Number of solutions to $a\cdot b=c$ Question: Let $a,b,c,n \in \mathbb{N}$ be natural numbers subject to $1<a<b<c<n$. For a given $n$ can we determine the number of unique solutions of the equation $a\cdot b = c$? In other words, is there an analytic expression for the function $$ f(n) = \lvert\{a,b,c\in\mathbb{N} : a\cdot b =c\}\rvert$$
Background: This is a simplified version of the problem of enumerating all solutions to an instance of the product partition problem, where the size of problem instance is constrained to 3.
What I tried so far: Naively, we can choose ${n-1 \choose 3}$ combinations of $a,b,c$ if we ignore the inequality. Moreover, we must have $a < \sqrt{c}$ and $b \le \frac{c}{2}$. But I do not see how this information helps me determining the number of solutions.
 A: This problem seems to be difficult to solve nicely, but it's still possible to present an interesting solution. First I'll mark:
$$ g(n) = |\{1 < a < b < n \mid a\cdot b = n\}| $$
But notice that for any $b$ that satisfies $b \mid n$ there is only one fitting $a$ that will give us $ab=n$. Thus one can notice that the function $\sigma_0 (n)$ (divisor function) can be used to calculate $g$. Of course:
$$ \sigma_0(n) \neq g(n) $$
because of the imposed condition $1 < a < b < n$. To make it more clear what modification we need to do to $\sigma_0(n)$ I'll rephrase $g$ like so:
$$ g(n) = |\{b < n \mid \exists_{a < b} a \cdot b = n\}| $$
Or in other words if we look at all of the divisors, paired up:
$$(a_1, b_1), (a_2, b_2), \cdots$$
in a way such that $a_i\cdot b_i =n$ we get that $g$ counts those pairs exactly, except the $(1, n)$ pair and except any pair that has the same element (because $a < b$). Thus:
$$g(n) = \frac{\sigma_0 (n) - \mathbb{1}_{\sqrt{n}\in \mathbb{N}}}{2} - 1$$
Finally:
$$f(n) = \sum_{i=2}^{n - 1} g(i) = 
\sum_{i=2}^{n - 1} (\frac{\sigma_0 (i) - \mathbb{1}_{\sqrt{i}\in \mathbb{N}}}{2} - 1) =$$
$$ = 0.5\cdot\sum_{i=2}^{n - 1} \sigma_0 (i) - 0.5\cdot\sum_{i=2}^{n - 1}\mathbb{1}_{\sqrt{i}\in \mathbb{N}} - (n - 2)$$
And finally we have two sums we'll want to evaluate. The first one is just the divisor summatory function and the second one counts the number of perfect squares until $n$. While this is not a full solution, I hope it's enough to get you on the right track.

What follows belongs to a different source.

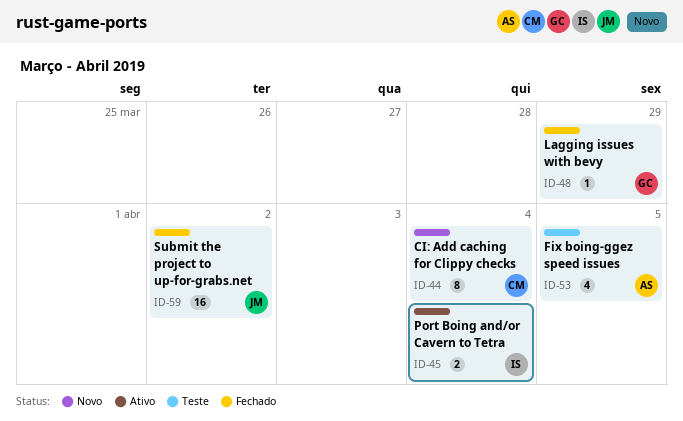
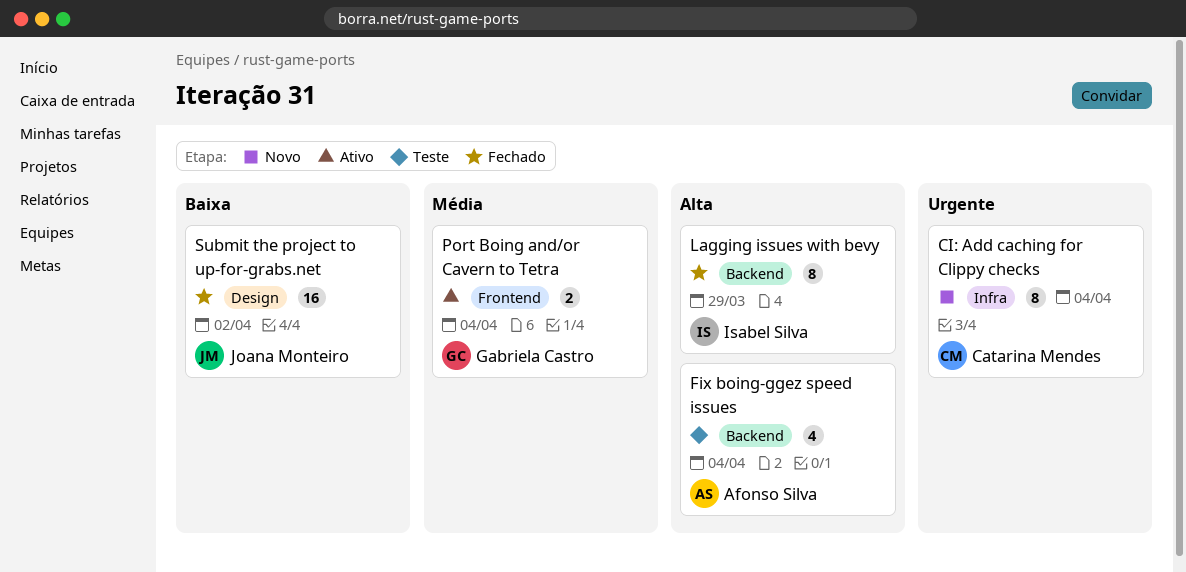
Fix boing-ggez speed issues, due: Apr 5 -> Apr 4
Lagging issues with bevy, owner: Gabriela Castro -> Isabel Silva
Lagging issues with bevy, estimate: 1 -> 8
Port Boing and/or Cavern to Tetra, owner: Isabel Silva -> Gabriela Castro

A: The total number of divisors of a number $m= \prod p_i^{a_i}$ is given as $\tau (m)= \prod (a_i+1)$. Note that the factors exist in pairs with a product $m$, so there will be an even number of factors, unless $m$ is a perfect square, in which case every $a_i+1$ will be an odd number and the number of factors will be odd, with the perfect square root being the 'odd' (unpaired) member of the set of factors. The set of factors includes the pair $1,m$, which are to be excluded from the count per the conditions stated. Also note that if $m$ is prime, it will have only the two factors $1,m$ and so it will not properly contribute to the sum in your problem either.
For each $m<n$, the function $\tau (m)$ gives its total number of factors, so to count the number of pairs, we wish to count $\frac{\tau(m)}{2}$. To account for perfect squares, which would yield a half integer value of that expression, we round down using the floor function: $\lfloor \frac{\tau(m)}{2}\rfloor$. This changes nothing for the count of pairs with distinct members. Finally, to account for the pair of factors corresponding to $1,m$, we subtract $1$: $\lfloor \frac{\tau(m)}{2}\rfloor -1$.
To obtain the total you seek, we sum over appropriate $m$: $$\sum_{m=6}^{(n-1)}(\lfloor \frac{\tau(m)}{2}\rfloor -1)$$
I start summing at $m=6$ because we know that $1,2,3,4,5$ being units, primes, or perfect squares will contribute nothing to the sum in any event.